State-of-the-Art of Quantum Annealing
While chunking can be performed efficiently on a common CPU, the coarsening procedure can benefit from the potential speedups of quantum annealing, and is, in fact, tailored to work using a quantum annealer. In a recently published research paper1 the way in which the coarsening step can be mapped to a minimization problem to be solved using a quantum annealer is explained.
Quantum annealing is a heuristic (faster problem-solving) technique that was introduced to solve hard optimization problems by exploiting quantum mechanical effects such as quantum tunnelling, entanglement, and superposition. There have been efforts to identify an application for which the device can outperform state-of-the-art methods. However, they have not yet been conclusive.

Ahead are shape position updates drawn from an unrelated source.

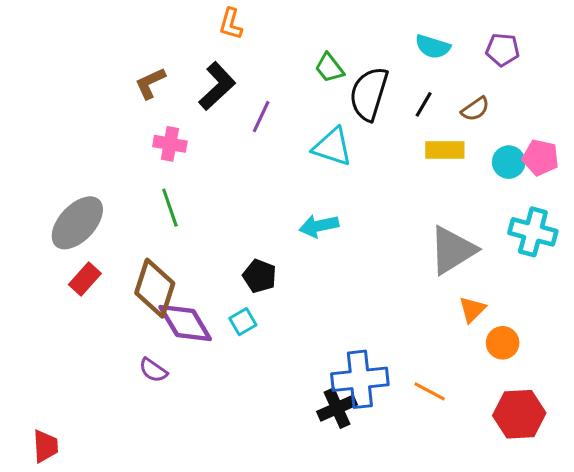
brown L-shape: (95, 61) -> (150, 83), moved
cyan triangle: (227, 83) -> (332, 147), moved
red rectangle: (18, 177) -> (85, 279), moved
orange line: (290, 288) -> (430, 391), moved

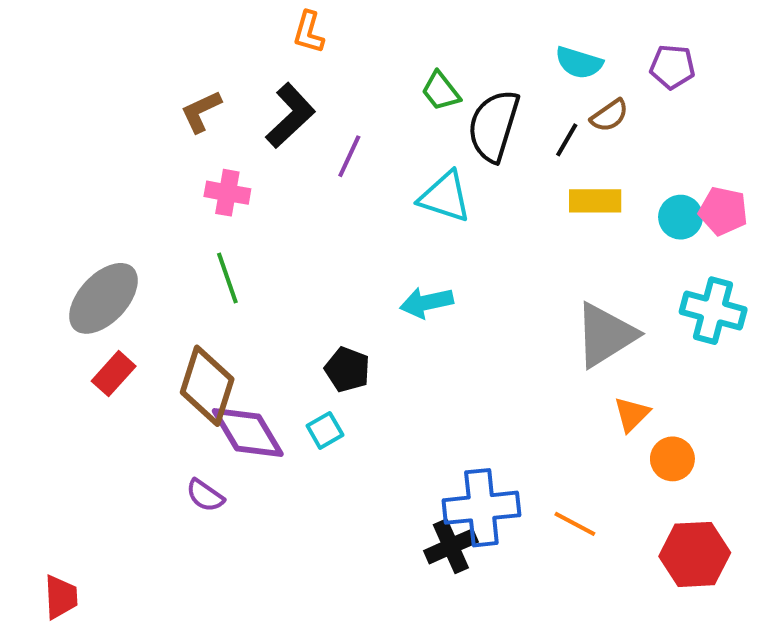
brown semicircle: (475, 109) -> (609, 116), moved

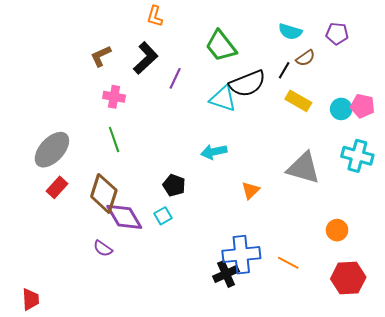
green trapezoid: (441, 91) -> (221, 46), size x1.6
black semicircle: (494, 126) -> (247, 83), moved, turned -129
yellow rectangle: (595, 201) -> (298, 101), turned 30
gray triangle: (605, 335) -> (303, 168), turned 48
orange triangle: (632, 414) -> (250, 190), moved

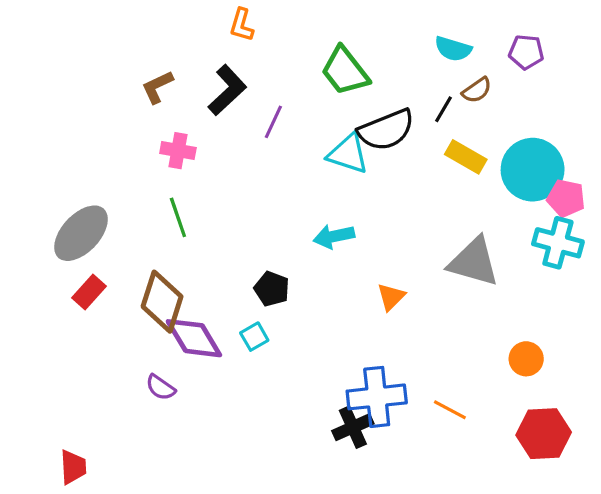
pink pentagon: (362, 106) -> (566, 198), moved
cyan circle: (341, 109) -> (533, 170), size x1.8
red trapezoid: (31, 299) -> (73, 467), moved

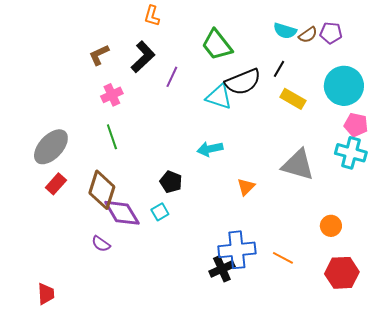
brown semicircle: (477, 90) -> (308, 35), moved
pink cross: (178, 151) -> (112, 95), turned -35
cyan circle: (533, 170) -> (344, 86), moved

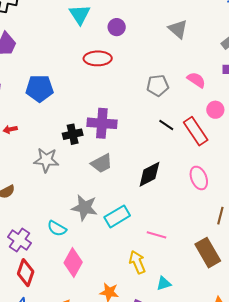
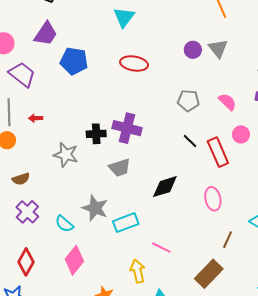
purple circle: (117, 27) -> (193, 50), moved
blue pentagon: (40, 88) -> (74, 61), moved
purple cross: (20, 240) -> (27, 212), moved
brown rectangle: (208, 253) -> (209, 274), turned 64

Interactive Demo of the Toolkit
The demo of BiDViT can display selected data at various levels of refinement so that an analyst can choose the one that is most useful. For example, the plots below show data from a direct marketing campaign of a Portuguese banking institution. The marketing campaign was conducted via phone call. Each data point represents a customer, with the colour signifying whether the customer signed up for the advertised product (red indicates a lower subscription rate and blue a higher subscription rate). In the first figure, all data points are visualized. The second figure shows the data after 17 levels of coarsening. The third figure shows a histogram of the distribution of data in a selected cluster. With the insights gained from using BiDViT, a user may adjust parameters for each of the subclusters.
References
1 T. Jaschek, M. Bucyk, J. S. Oberoi, “A Quantum Annealing-Based Approach to Extreme Clustering”. In: K. Arai, S. Kapoor, R. Bhatia (eds.) Advances in Information and Communication. FICC 2020. Advances in Intelligent Systems and Computing, vol 1130. Sprinter, Cham. (2020).